Blinken begins his tour in Kenya, a key player in both neighboring Ethiopia and Sudan and currently a member of the UN Security Council. Kenya also has deep interests in Somalia, which it borders and which has been wracked by violence and instability for decades.
Yet months of engagement by the administration, including an August visit to Ethiopia by US Agency for International Development administrator Samantha Power, several trips to Addis Ababa and Nairobi by Biden’s special envoy for the Horn of Africa, Jeff Feltman, and a current visit to Sudan by the top diplomat for Africa, have produced little progress.
Instead, conflict in Ethiopia has escalated between Prime Minister Abiy Ahmed’s government and the leaders in the northern Tigray region, who once dominated the government, with rebels now advancing on the capital amid increasingly dire warnings from the US and others for foreigners to leave.
Those tensions, which some fear could escalate into mass inter-ethnic killings in Africa’s second-most populated country, exploded into war last year, with thousands killed, many thousands more detained and millions displaced. Blinken will underscore those concerns when he meets Kenyan President Uhuru Kenyatta on Wednesday, according to State Department spokesman Ned Price.
While holding out hope that a window of opportunity for a resolution still exists, the Biden administration has moved toward sanctions, announcing the expulsion of Ethiopia from a US-Africa trade pact and hitting, at least at first, leaders and the military of neighboring Eritrea with penalties for intervening in the conflict on Ethiopia’s behalf. Sanctions against Ethiopian officials, including Abiy, a Nobel Peace laureate, are possible.
Ethiopia has condemned the sanctions and stepped up its criticism of “meddling” in its internal affairs. And in Addis Ababa, the headquarters of the African Union, and elsewhere, there is skepticism and hostility to US pressure for an immediate cease-fire and talks despite America being the country’s largest aid donor.

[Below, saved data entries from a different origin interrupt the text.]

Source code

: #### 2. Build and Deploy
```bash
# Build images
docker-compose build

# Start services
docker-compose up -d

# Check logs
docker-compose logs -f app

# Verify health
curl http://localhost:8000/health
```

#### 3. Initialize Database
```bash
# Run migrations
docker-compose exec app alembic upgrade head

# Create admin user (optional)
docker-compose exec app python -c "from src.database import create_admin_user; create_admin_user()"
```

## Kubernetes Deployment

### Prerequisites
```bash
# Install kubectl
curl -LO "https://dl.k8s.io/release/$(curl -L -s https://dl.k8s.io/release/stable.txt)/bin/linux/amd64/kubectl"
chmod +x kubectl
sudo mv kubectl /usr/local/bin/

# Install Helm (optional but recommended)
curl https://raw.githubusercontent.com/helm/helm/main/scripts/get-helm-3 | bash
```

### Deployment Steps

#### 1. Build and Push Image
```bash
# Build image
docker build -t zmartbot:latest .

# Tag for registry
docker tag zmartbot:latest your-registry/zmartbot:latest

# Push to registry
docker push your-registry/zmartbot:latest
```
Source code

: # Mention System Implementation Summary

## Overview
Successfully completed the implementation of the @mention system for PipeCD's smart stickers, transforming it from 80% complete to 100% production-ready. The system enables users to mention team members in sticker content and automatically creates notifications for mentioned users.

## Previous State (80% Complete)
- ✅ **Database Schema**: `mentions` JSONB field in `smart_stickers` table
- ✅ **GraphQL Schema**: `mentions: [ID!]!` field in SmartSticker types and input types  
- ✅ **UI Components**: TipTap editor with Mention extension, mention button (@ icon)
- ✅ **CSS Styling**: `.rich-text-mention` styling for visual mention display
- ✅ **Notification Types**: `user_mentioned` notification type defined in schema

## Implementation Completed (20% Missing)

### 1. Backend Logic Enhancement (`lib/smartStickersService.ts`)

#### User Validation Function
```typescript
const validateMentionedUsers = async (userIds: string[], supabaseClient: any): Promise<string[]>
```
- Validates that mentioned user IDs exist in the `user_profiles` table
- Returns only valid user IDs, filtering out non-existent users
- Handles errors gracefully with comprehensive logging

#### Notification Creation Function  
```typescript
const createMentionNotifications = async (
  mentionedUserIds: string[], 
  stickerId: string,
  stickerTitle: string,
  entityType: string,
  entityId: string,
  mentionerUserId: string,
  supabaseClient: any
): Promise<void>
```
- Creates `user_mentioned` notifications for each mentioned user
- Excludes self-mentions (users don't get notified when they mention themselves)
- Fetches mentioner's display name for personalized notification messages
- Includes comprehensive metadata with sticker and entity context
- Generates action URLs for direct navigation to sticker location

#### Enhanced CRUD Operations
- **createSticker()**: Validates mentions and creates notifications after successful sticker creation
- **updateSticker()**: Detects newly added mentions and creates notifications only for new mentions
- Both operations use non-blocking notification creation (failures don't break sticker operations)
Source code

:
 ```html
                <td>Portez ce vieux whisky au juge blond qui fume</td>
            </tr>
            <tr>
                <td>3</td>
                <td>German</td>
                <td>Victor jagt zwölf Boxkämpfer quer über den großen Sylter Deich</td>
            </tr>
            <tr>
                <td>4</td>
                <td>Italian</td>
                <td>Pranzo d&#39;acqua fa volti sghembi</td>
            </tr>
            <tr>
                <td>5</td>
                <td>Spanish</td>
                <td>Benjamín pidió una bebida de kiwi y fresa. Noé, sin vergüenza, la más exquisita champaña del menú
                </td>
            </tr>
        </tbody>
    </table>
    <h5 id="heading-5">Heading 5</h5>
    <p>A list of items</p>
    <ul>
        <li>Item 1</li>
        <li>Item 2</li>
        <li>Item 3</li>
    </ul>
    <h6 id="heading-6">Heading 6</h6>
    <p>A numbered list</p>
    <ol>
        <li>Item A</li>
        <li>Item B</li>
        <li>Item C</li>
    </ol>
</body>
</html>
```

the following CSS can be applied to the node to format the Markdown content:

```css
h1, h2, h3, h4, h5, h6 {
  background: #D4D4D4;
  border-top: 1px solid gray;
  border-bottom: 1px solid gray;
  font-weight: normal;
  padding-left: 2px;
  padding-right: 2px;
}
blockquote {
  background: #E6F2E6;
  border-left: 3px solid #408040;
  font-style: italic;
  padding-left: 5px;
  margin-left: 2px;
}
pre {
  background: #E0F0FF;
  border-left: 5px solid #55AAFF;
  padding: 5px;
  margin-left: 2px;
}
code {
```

As Feltman has shuttled between Nairobi and Addis Ababa with an eye toward easing tensions in Ethiopia, he and the administration have also been confounded by developments in Sudan, where a military coup last month toppled a civilian-led government that was making significant strides in restoring long-strained ties with the US
Just last week, coup leader Gen. Abdel-Fattah Burhan tightened his grip on power, reappointing himself as the chairmen of a new sovereign council. The move was criticized by the US and other Western governments despite saying it would appoint a civilian government in the coming days.
Burhan notably moved against civilian Prime Minister Abdalla Hamdok just hours after Feltman had left Khartoum on a mission intended to resolve escalating tensions between them. The US has retaliated against the coup by suspending $700 million in direct financial assistance to Sudan. Further moves, including a slowdown or reversal of a multiyear rapprochement with the government, could also be in the works without changes.
The top US diplomat for Africa, Molly Phee, is currently in Khartoum and will be joining Blinken in Nairobi to discuss her efforts in Sudan.
Mediation efforts, however, have stumbled so far, with Burhan and his supporters insisting on forming a technocratic government and pro-democracy advocates calling for a return to pre-coup power-sharing arrangements, freeing Hamdok and other officials from house arrest and negotiations on broad reform.
From Kenya, Blinken will travel to Nigeria to meet Nigerian President Muhammadu Buhari to discuss West African security arrangements amid a surge in Islamist extremist violence. Also on tap for Blinken are talks on climate change, clean energy, sustainable development and the pandemic, and a speech on the Biden administration’s Africa strategy.
Blinken will wrap up the trip in Dakar, where he’ll discuss similar issues with Senegalese President Macky Sall, who will soon take over the chairmanship of the African Union.